- WHAT YOU NEED TO DO -
Working through the entries below, find how many lines include the string "advisor"; give only that number.

[Bounding box prediction data]
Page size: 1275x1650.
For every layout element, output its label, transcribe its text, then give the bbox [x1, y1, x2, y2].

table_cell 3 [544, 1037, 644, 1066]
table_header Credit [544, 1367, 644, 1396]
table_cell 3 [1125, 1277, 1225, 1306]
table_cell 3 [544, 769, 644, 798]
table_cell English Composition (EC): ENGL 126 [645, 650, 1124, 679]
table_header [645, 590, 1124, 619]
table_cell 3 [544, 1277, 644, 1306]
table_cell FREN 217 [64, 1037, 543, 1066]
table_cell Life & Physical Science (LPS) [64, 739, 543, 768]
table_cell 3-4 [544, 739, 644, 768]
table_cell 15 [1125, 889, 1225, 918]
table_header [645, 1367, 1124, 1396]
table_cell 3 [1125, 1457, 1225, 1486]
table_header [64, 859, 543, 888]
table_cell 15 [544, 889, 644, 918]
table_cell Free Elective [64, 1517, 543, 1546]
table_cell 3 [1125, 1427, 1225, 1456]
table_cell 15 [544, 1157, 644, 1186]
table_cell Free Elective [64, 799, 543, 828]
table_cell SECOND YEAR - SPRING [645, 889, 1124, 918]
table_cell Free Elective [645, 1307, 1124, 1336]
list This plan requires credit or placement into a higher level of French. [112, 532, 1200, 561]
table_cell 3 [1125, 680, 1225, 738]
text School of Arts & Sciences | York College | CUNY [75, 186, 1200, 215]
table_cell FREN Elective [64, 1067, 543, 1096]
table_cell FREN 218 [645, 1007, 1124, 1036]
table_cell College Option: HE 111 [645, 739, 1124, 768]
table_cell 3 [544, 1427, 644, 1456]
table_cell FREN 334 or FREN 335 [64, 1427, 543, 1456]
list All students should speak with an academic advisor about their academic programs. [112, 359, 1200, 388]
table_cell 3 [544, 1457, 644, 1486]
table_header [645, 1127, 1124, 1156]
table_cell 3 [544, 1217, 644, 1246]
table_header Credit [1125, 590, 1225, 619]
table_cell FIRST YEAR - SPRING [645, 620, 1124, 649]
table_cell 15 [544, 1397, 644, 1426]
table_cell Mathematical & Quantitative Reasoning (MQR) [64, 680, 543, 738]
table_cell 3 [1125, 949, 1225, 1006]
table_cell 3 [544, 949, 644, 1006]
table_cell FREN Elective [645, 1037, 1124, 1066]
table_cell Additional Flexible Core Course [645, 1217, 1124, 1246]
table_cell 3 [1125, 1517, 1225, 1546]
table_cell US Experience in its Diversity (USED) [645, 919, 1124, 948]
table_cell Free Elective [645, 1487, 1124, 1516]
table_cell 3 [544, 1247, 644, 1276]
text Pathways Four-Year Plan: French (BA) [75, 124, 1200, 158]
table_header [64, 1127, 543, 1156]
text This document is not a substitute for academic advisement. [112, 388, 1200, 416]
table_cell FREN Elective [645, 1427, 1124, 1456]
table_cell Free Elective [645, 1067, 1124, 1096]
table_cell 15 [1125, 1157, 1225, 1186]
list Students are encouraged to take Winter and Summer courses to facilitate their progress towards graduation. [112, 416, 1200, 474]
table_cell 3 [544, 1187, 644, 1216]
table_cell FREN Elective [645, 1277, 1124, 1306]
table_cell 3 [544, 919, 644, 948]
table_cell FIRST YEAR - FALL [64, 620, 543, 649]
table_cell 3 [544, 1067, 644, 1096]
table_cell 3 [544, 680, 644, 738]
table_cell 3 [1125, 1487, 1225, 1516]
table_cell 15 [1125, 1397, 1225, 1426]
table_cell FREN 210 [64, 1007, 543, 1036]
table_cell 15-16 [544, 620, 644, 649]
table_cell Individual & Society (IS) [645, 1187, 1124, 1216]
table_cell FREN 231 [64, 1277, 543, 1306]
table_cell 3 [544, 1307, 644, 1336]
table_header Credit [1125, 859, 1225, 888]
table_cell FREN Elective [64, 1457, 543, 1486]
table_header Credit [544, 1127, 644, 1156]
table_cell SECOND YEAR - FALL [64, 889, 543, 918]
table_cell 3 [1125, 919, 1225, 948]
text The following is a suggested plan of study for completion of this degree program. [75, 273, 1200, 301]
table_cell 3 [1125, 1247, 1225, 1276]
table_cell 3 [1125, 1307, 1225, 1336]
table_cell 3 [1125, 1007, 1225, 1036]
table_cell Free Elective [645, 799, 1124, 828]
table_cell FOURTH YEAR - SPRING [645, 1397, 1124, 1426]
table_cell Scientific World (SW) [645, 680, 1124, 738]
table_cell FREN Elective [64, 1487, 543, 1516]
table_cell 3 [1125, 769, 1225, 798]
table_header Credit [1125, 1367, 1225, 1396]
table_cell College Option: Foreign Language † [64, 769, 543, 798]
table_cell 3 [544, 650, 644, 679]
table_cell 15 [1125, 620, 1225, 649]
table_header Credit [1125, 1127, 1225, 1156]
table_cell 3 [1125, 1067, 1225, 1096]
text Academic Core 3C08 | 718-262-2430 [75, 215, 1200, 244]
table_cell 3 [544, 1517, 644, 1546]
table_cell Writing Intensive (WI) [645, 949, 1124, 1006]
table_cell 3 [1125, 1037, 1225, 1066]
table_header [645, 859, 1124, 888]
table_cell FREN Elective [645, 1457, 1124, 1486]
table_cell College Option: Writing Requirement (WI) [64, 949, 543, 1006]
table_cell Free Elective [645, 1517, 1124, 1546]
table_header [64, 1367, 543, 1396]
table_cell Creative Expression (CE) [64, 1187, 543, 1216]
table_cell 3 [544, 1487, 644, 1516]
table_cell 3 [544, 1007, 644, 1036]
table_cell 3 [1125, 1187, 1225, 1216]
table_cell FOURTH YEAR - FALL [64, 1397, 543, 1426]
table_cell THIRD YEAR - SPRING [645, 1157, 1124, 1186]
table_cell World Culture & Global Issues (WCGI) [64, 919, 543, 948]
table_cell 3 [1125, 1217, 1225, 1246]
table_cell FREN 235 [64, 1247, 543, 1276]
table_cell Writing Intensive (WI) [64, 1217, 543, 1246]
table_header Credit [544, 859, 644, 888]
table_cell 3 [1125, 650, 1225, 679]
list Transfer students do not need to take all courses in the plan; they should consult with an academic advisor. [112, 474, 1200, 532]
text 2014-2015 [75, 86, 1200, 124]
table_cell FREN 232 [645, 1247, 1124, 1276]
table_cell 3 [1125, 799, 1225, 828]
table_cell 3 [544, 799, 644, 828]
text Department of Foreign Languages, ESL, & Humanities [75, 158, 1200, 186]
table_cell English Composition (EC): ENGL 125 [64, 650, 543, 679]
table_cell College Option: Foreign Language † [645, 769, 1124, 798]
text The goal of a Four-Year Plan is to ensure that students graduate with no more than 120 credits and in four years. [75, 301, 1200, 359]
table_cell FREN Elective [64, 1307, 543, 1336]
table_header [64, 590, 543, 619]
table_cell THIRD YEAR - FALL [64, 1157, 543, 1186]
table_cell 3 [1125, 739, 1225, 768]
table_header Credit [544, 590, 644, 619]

- PROBLEM SOLUTION -
2